Load the skill and any AI agent that supports AgentSkills (Claude Code, Cursor, Hermes Agent) knows how to use every command, flag, and recovery pattern without being told.

One Stack, No Handoffs#

The real advantage of having all these tools in one service is the workflow. A typical research session might look like this:

# 1. Find the leads
groktocrawl search "transformer architecture survey 2024" --limit 5 --json
# 2. Pull the content
groktocrawl scrape https://arxiv.org/abs/1706.03762
# 3. Extract what you need
groktocrawl extract https://arxiv.org/abs/1706.03762 \
  --prompt "Extract the key innovations claimed in this paper"
# 4. Ask questions about it
groktocrawl answer "What limitations of the Transformer does the paper identify?"
# 5. Monitor for updates
groktocrawl monitor create https://arxiv.org/abs/1706.03762 \
  --schedule "0 0 * * 1"

Every command talks to the same service. No API keys to swap between steps. No rate limits between the search and the scrape. No switching from one vendor’s SDK to another’s. The output of scrape feeds directly into extract, answer, or agent because they share the same transport and the same auth.

The Economics Are Different#

I am not going to tell you how much money to charge or what your margins will be. Those numbers depend on your niche, your pricing, and your cost of running a server, none of which I can guess.

What I can tell you is the structural difference.

With per-API-call pricing, your cost scales linearly with every piece of work you do. With self-hosted infrastructure, you pay for capacity. A VPS costs the same whether your GroktoCrawl instance handles ten requests a day or ten thousand. The marginal cost does not change with your usage pattern.

What You Could Build With It#

I am not going to give dollar figures or claim I made money from this. I built it because I needed it. But the capabilities are concrete:

  • A competitor intelligence feed. The monitor system checks pages on a schedule, diffs the content, and surfaces changes. Wire that to a notification channel.

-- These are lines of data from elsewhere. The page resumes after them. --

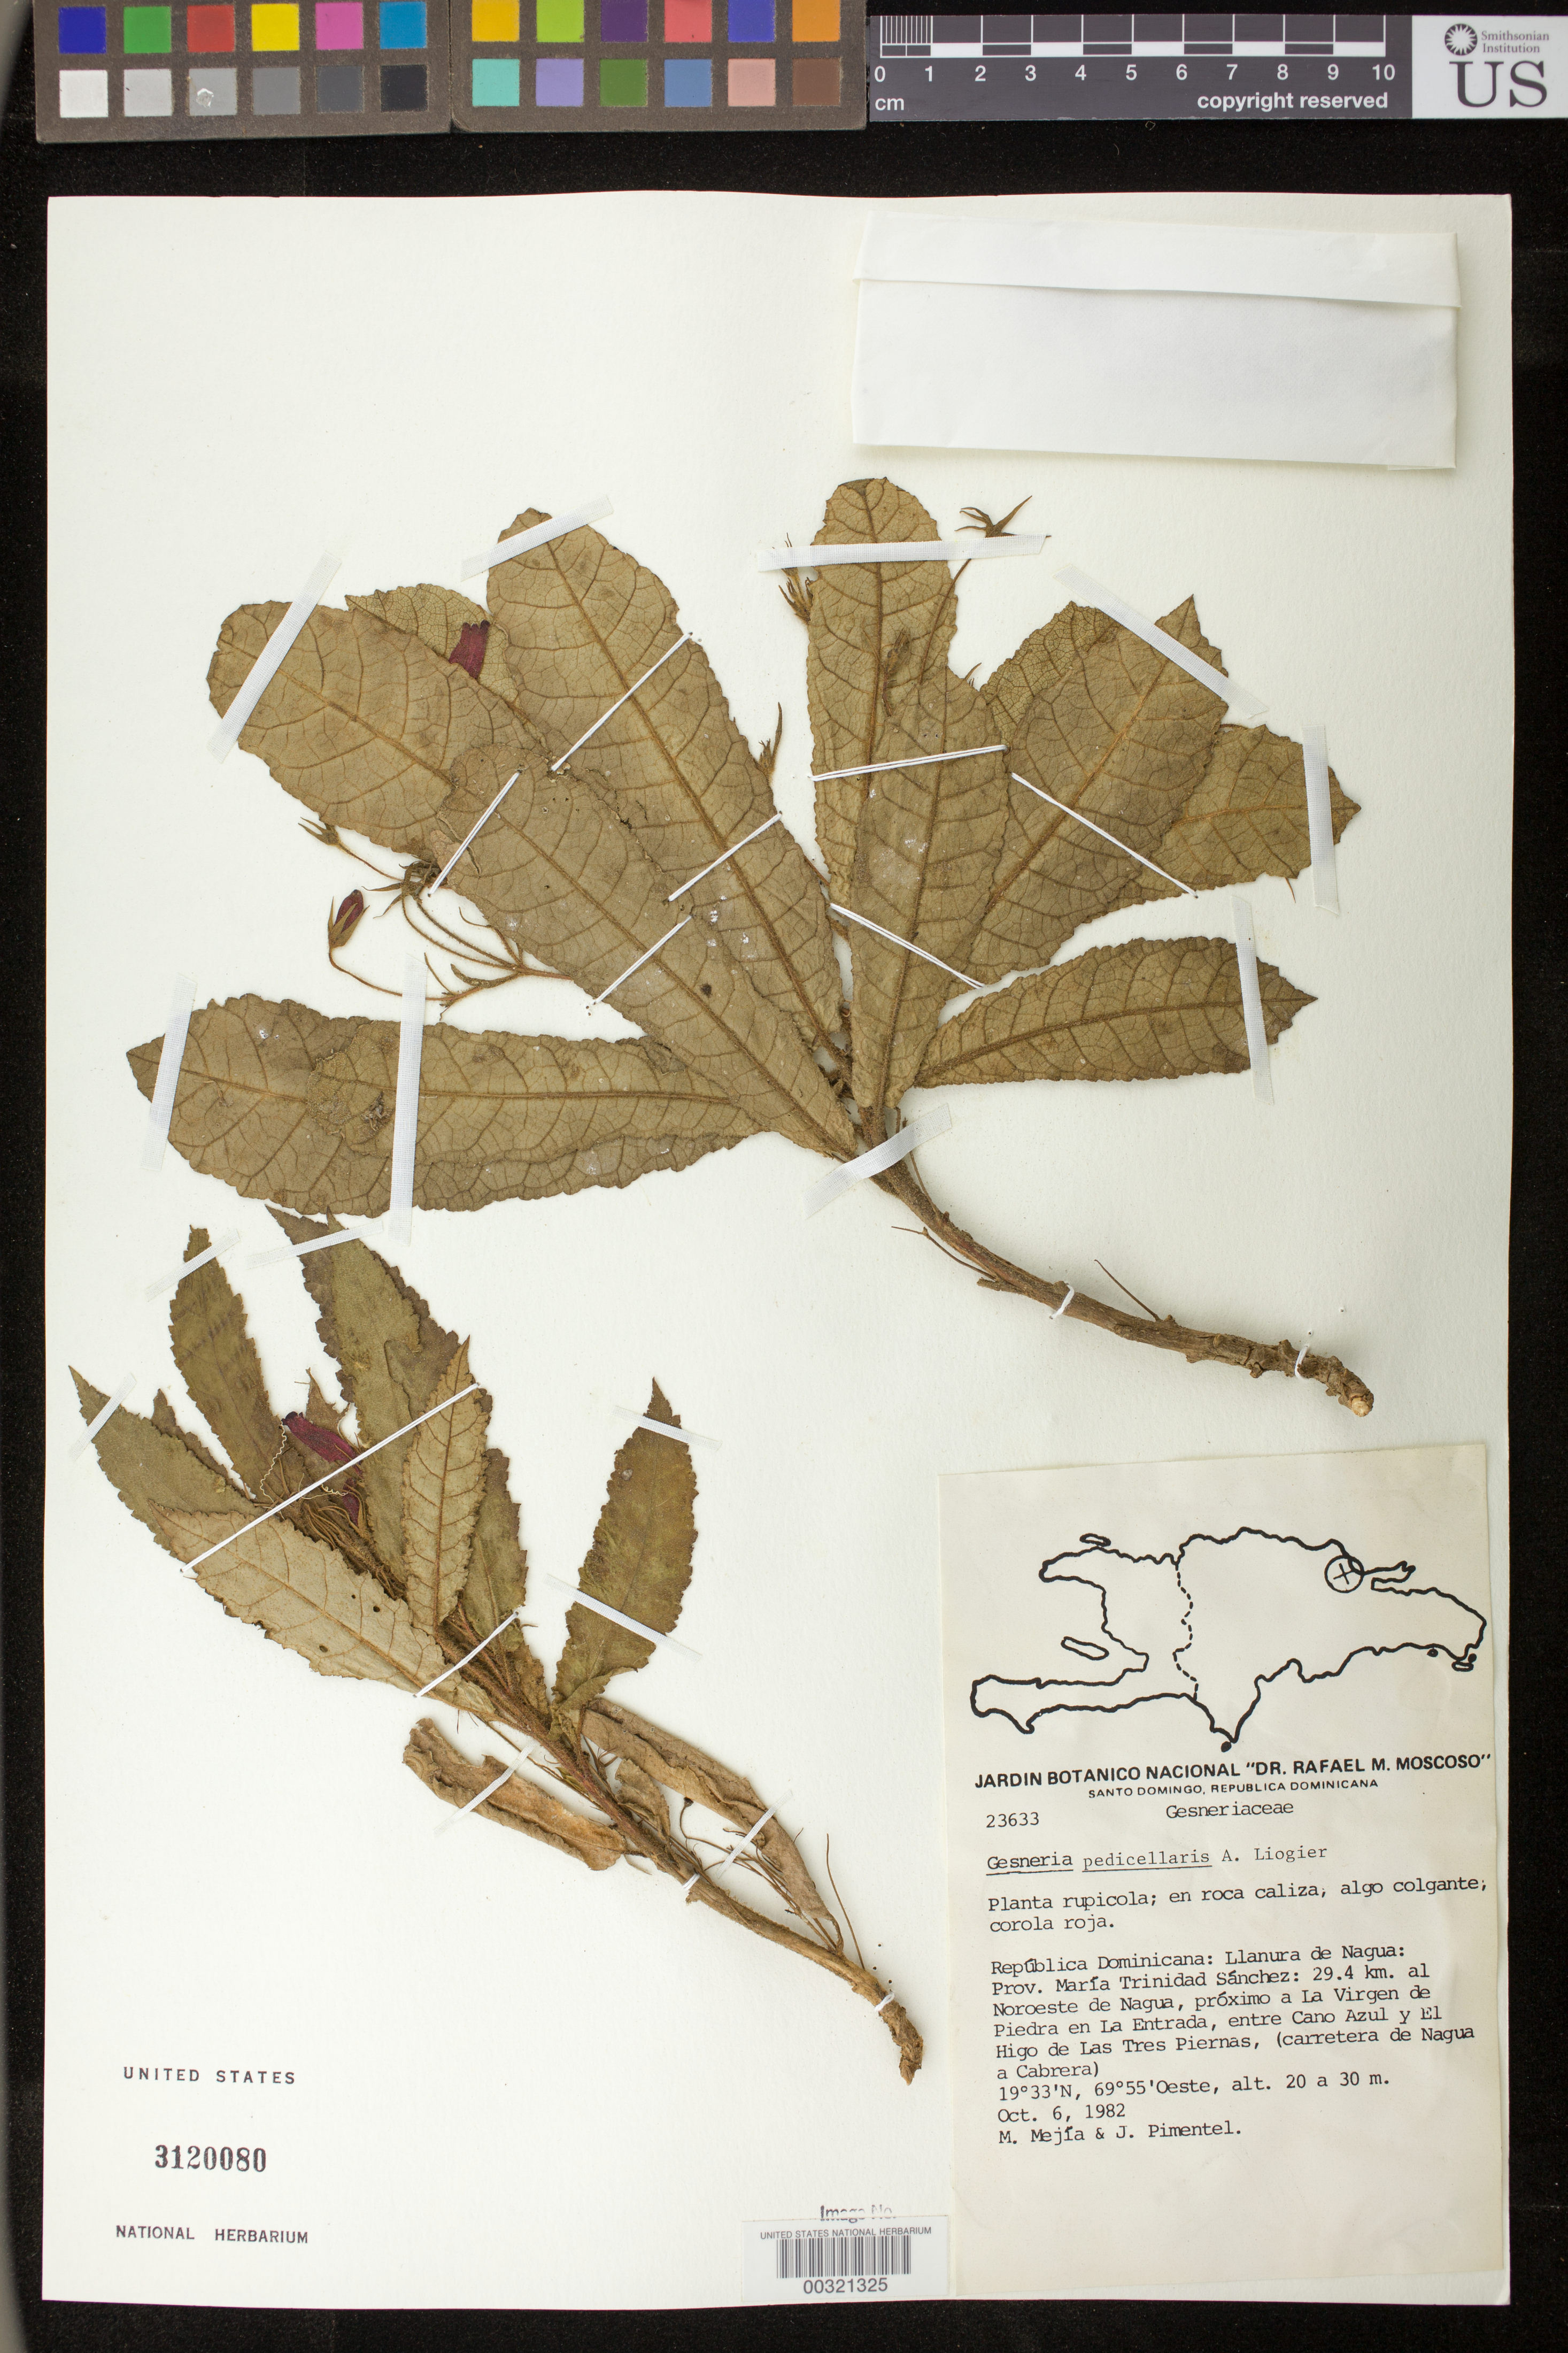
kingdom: Plantae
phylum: Tracheophyta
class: Magnoliopsida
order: Lamiales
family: Gesneriaceae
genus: Gesneria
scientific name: Gesneria pedicellaris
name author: Alain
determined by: Skog, Laurence E.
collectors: M. Mejia & J. Pimentel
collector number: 23633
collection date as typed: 06 Oct 1982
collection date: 1982-10-06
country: Dominican Republic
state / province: María Trinidad Sánchez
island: Hispaniola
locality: Llanura de Nagua: 29.4 km al NW de Nagua, próximo a La Virgen de Piedra en La Entrada, entre Cano Azul y El Higo de Las Très Piernas (carretera de Nagua a Cabrera)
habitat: En roca caliza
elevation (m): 20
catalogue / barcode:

  • An industry newsletter. The agent endpoint produces daily summaries scoped to any niche. Add a formatting pass and an email send.

  • A structured data extraction pipeline. The extract command pulls the same fields from many pages into a single clean dataset.

  • Document processing at scale. The parse command turns PDFs, DOCX, and EPUB into markdown that you can search, summarize, and cross-reference.

The point is that the infrastructure constraint is gone.

The Repo#

GroktoCrawl is at github.com/groktopus/groktocrawl. MIT licensed. Twenty-seven stars, three forks, zero paid tiers. Drop a docker compose up and it runs.

I built it for my own research and opened it up because there was no reason not to. If you build something on top of it, that is the whole point.